O governo chinês tem demonstrado uma total resistência em admitir a realidade da situação em Xinjiang, em pôr fim às violações de direitos humanos, e em conduzir investigações imparciais e minuciosas, que pudessem julgar (em julgamentos justos e sem recurso à pena de morte) aqueles que são suspeitos de terem realizado estas ações.
Entretanto, os vários órgãos da ONU e seus Estados-membros têm respondido a estas violações de forma muito lenta. Na última semana, mais uma sessão do Conselho de Direitos Humanos da ONU terminou sem que nenhuma iniciativa para abordar os abusos em Xinjiang tenha sido tomada.
A Amnistia Internacional apela aos Estados-membros da ONU que se unam para condenar severamente as graves violações de direitos humanos em Xinjiang e iniciem um mecanismo de investigação robusto, independente e internacional, capaz de assegurar a responsabilização.
“A comunidade internacional deve parar de fingir que a realidade distópica para os muçulmanos em Xinjiang irá, de alguma forma, remediar-se a si própria”
Agnès Callamard
“Apesar das imensas provas de graves violações de direitos humanos e crimes à luz do direito internacional nos últimos quatro anos, as Nações Unidas e os seus Estados-membros têm falhado perante o seu dever de responsabilizar a China pelas suas ações”, afirma Agnès Callamard.

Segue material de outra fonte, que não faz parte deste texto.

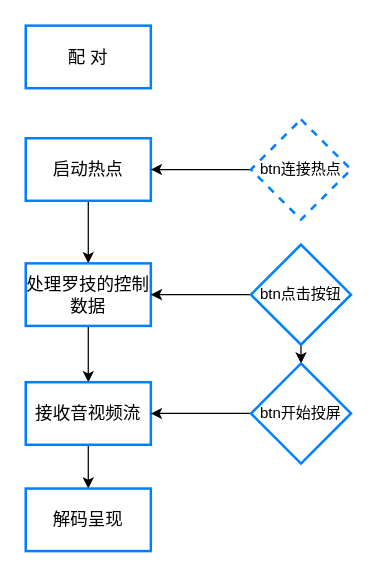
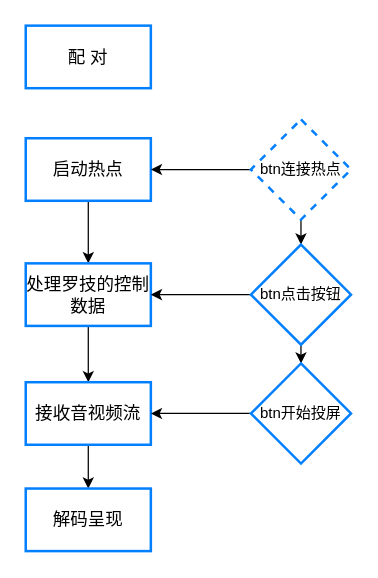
  <mxCell id="0" />
  <mxCell id="1" parent="0" />
  <mxCell id="2" value="&lt;font style=&quot;font-size: 14px&quot;&gt;配 对&lt;/font&gt;" style="rounded=0;whiteSpace=wrap;html=1;strokeColor=#007FFF;strokeWidth=2;" vertex="1" parent="1"><mxGeometry x="20" y="20" width="100" height="50" as="geometry" /></mxCell>
  <mxCell id="3" style="edgeStyle=orthogonalEdgeStyle;rounded=0;orthogonalLoop=1;jettySize=auto;html=1;exitX=0.5;exitY=1;exitDx=0;exitDy=0;entryX=0.5;entryY=0;entryDx=0;entryDy=0;" edge="1" parent="1" source="4" target="6"><mxGeometry relative="1" as="geometry" /></mxCell>
  <mxCell id="4" value="&lt;font style=&quot;font-size: 14px&quot;&gt;启动热点&lt;/font&gt;" style="rounded=0;whiteSpace=wrap;html=1;strokeColor=#007FFF;strokeWidth=2;" vertex="1" parent="1"><mxGeometry x="20" y="110" width="100" height="50" as="geometry" /></mxCell>
  <mxCell id="5" style="edgeStyle=orthogonalEdgeStyle;rounded=0;orthogonalLoop=1;jettySize=auto;html=1;exitX=0.5;exitY=1;exitDx=0;exitDy=0;entryX=0.5;entryY=0;entryDx=0;entryDy=0;" edge="1" parent="1" source="6" target="8"><mxGeometry relative="1" as="geometry" /></mxCell>
  <mxCell id="6" value="&lt;font style=&quot;font-size: 14px&quot;&gt;处理罗技的控制数据&lt;/font&gt;" style="whiteSpace=wrap;html=1;rounded=0;strokeColor=#007FFF;strokeWidth=2;" vertex="1" parent="1"><mxGeometry x="20" y="210" width="100" height="50" as="geometry" /></mxCell>
  <mxCell id="7" style="edgeStyle=orthogonalEdgeStyle;rounded=0;orthogonalLoop=1;jettySize=auto;html=1;exitX=0.5;exitY=1;exitDx=0;exitDy=0;entryX=0.5;entryY=0;entryDx=0;entryDy=0;" edge="1" parent="1" source="8" target="9"><mxGeometry relative="1" as="geometry" /></mxCell>
  <mxCell id="8" value="&lt;font style=&quot;font-size: 14px&quot;&gt;接收音视频流&lt;br&gt;&lt;/font&gt;" style="rounded=0;whiteSpace=wrap;html=1;strokeColor=#007FFF;strokeWidth=2;" vertex="1" parent="1"><mxGeometry x="20" y="305" width="100" height="50" as="geometry" /></mxCell>
  <mxCell id="9" value="&lt;font style=&quot;font-size: 14px&quot;&gt;解码呈现&lt;br&gt;&lt;/font&gt;" style="rounded=0;whiteSpace=wrap;html=1;strokeColor=#007FFF;strokeWidth=2;" vertex="1" parent="1"><mxGeometry x="20" y="390" width="100" height="50" as="geometry" /></mxCell>
  <mxCell id="10" style="edgeStyle=orthogonalEdgeStyle;rounded=0;orthogonalLoop=1;jettySize=auto;html=1;" edge="1" parent="1" source="12" target="4"><mxGeometry relative="1" as="geometry" /></mxCell>
+ <mxCell id="11" style="edgeStyle=orthogonalEdgeStyle;rounded=0;orthogonalLoop=1;jettySize=auto;html=1;exitX=0.5;exitY=1;exitDx=0;exitDy=0;entryX=0.5;entryY=0;entryDx=0;entryDy=0;" edge="1" parent="1" source="12" target="15"><mxGeometry relative="1" as="geometry" /></mxCell>
  <mxCell id="12" value="btn连接热点" style="rhombus;whiteSpace=wrap;html=1;strokeColor=#007FFF;strokeWidth=2;dashed=1;" vertex="1" parent="1"><mxGeometry x="200" y="95" width="80" height="80" as="geometry" /></mxCell>
  <mxCell id="13" style="edgeStyle=orthogonalEdgeStyle;rounded=0;orthogonalLoop=1;jettySize=auto;html=1;exitX=0;exitY=0.5;exitDx=0;exitDy=0;" edge="1" parent="1" source="15" target="6"><mxGeometry relative="1" as="geometry" /></mxCell>
  <mxCell id="14" style="edgeStyle=orthogonalEdgeStyle;rounded=0;orthogonalLoop=1;jettySize=auto;html=1;exitX=0.5;exitY=1;exitDx=0;exitDy=0;entryX=0.5;entryY=0;entryDx=0;entryDy=0;" edge="1" parent="1" source="15" target="17"><mxGeometry relative="1" as="geometry" /></mxCell>
  <mxCell id="15" value="btn点击按钮" style="rhombus;whiteSpace=wrap;html=1;strokeColor=#007FFF;strokeWidth=2;" vertex="1" parent="1"><mxGeometry x="200" y="195" width="80" height="80" as="geometry" /></mxCell>
  <mxCell id="16" style="edgeStyle=orthogonalEdgeStyle;rounded=0;orthogonalLoop=1;jettySize=auto;html=1;exitX=0;exitY=0.5;exitDx=0;exitDy=0;entryX=1;entryY=0.5;entryDx=0;entryDy=0;" edge="1" parent="1" source="17" target="8"><mxGeometry relative="1" as="geometry" /></mxCell>
  <mxCell id="17" value="btn开始投屏" style="rhombus;whiteSpace=wrap;html=1;strokeColor=#007FFF;strokeWidth=2;" vertex="1" parent="1"><mxGeometry x="200" y="290" width="80" height="80" as="geometry" /></mxCell>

“A comunidade internacional deve parar de fingir que a realidade distópica para os muçulmanos em Xinjiang irá, de alguma forma, remediar-se a si própria. Já se perdeu demasiado tempo. Agora, mais do que nunca, os Estados-membros da ONU têm o dever de proteger os direitos humanos de todas as pessoas em Xinjiang, lançar uma investigação sobre os crimes suspeitos ao abrigo do direito internacional, e assegurar a responsabilização”, conclui.